After spending his youth attending summer basketball camps that helped him improve his game on many levels, Glenn was hurt to learn that not every child enjoyed the same experience.
"I can remember coming back from those camps and asking my deaf friends if they had gone to basketball camp. They always told me they were not allowed because they were deaf. That hurt me just as much as it hurt them," he said. "Way back then I thought about creating a camp especially for deaf kids. The seed was planted in high school."
Following in the footsteps of his father, who managed to establish a number of sports teams in what was then the segregated South, Glenn saw his dream of a basketball camp for deaf children come to fruition in 1980 while he was a New York Knick.
"I have received immense blessings from this...to be able to provide hundreds of deaf children with an experience they could never have dreamed of," he said. "NBA players come out to the camp to teach the fundamentals of the game, it's competitive, we give out trophies, and it's a lot of fun."

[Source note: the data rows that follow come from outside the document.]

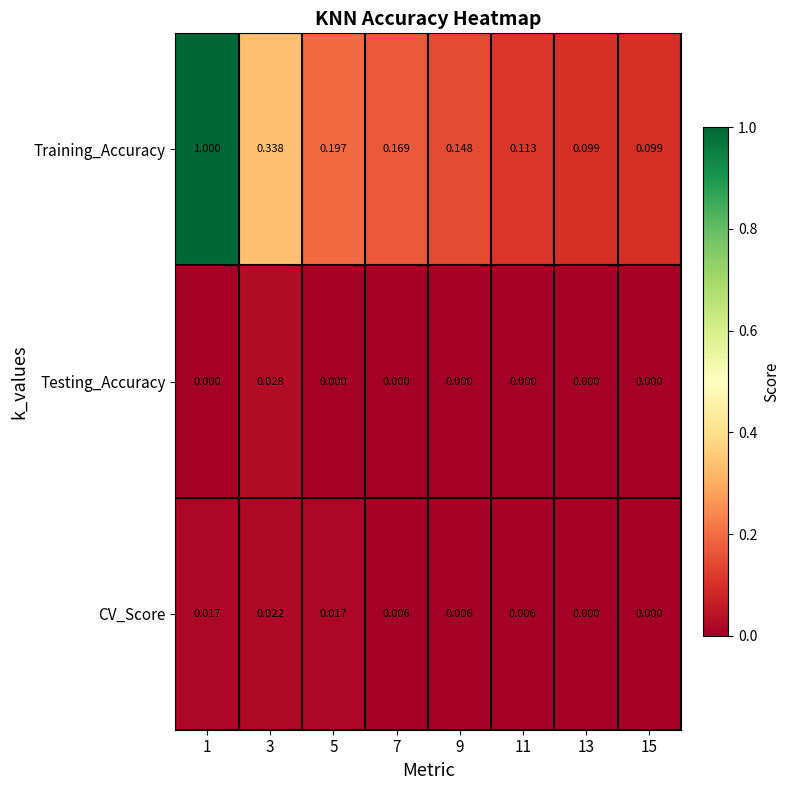

Is the value of Testing_Accuracy at 5 greater than the value of CV_Score at 7?

No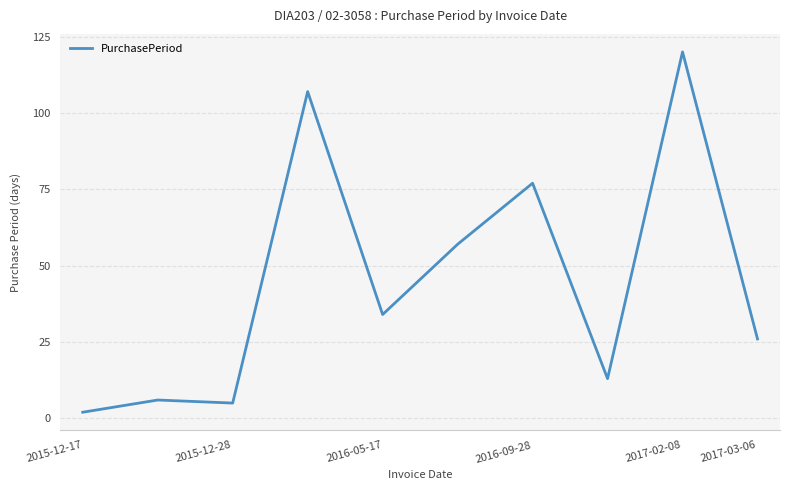

What is the difference between the maximum and minimum values?

118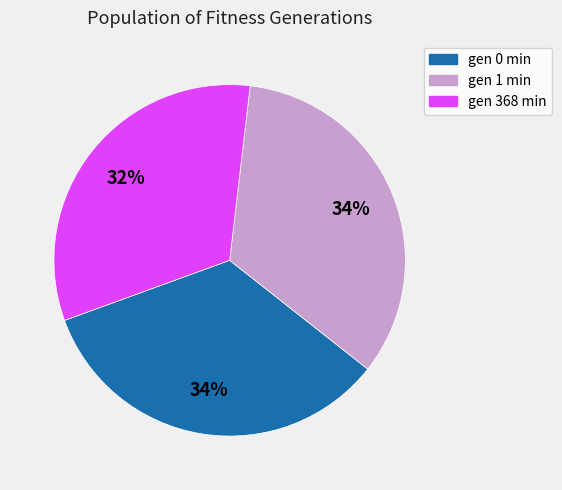

Which has a higher value, gen 368 min or gen 1 min?

gen 1 min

Not only did Glenn manage to roll out his summer program while he was still an active player, but he also earned himself a master's degree in business administration during his NBA off-seasons. His knack for business led him to the Wall Street offices of Merrill Lynch, where he worked as a stockbroker for several years.
"I was always fascinated by the energy of Wall Street. I used the NBA off-season to get my stockbroker license, and in my free time, I'd be reading business books, charting stocks, trading options," he said. "After I retired from the league and went to work for Merrill Lynch, I felt empowered because I was able to utilize my math skills. It was a fulfilling experience."

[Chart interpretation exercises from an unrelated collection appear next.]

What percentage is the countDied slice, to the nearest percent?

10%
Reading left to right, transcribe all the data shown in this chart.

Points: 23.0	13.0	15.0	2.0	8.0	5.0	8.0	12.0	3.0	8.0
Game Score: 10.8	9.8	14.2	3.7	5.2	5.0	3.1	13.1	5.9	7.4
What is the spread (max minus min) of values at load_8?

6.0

While he deems his downtown New York City tenure a fulfilling experience, Glenn's fate had him heading in a new direction. During the Bucks vs. Hawks playoff series of the late `80s, Glenn took a particular interest in the match-up, not only because he had once played for each of those teams, but he had also played for those very coaches, Don Nelson (Bucks) and Mike Fratello (Hawks).

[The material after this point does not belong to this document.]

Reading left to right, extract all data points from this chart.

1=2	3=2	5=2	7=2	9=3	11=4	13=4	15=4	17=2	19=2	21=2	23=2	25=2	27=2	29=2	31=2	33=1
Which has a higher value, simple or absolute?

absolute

"I asked the Atlanta Journal-Constitution if I could write an article with my analysis of the series since I knew the players, coaches, what they would do on the court...I wound up doing a bunch of articles, and the city just ate it up. My mom saved every article," said Glenn with a chuckle.
The media took notice, and after a halftime appearance on TNT, Glenn began substituting for Walt "Clyde" Frazier, who was the full-time television analyst for the Hawks at the time. When Frazier left Atlanta to pursue a broadcast position with the Knicks, the open seat was waiting for Glenn.
"The thought of going into broadcasting never even crossed my mind. I was a math major and computer science major in college [Southern Illinois University]. I had no interest in television communications."
But, as life tends to throw curve balls, Glenn was pleasantly surprised with the direction of his.
"Broadcasting brought me back...I got my adrenalin flowing again," he said. "Merrill Lynch was a far cry from the dance teams and high-fives you see while broadcasting. It was a serious adjustment, but I developed a love for broadcasting."
After 15 years in the hot seat, Glenn has taken a break from the camera to focus his attention on his upcoming event. However, he has plans to eventually return under the bright lights as a collegiate broadcaster with ESPNU.
Right now, Glenn, joined by more than 25 nationally renowned athletes, is ready to launch one of the most compelling exhibits in the history of African-American sports.
"The impact and unity of all this is powerful and sensational, far beyond what I've ever done," he said. "We are finally getting these Black pioneers off the back of the bus."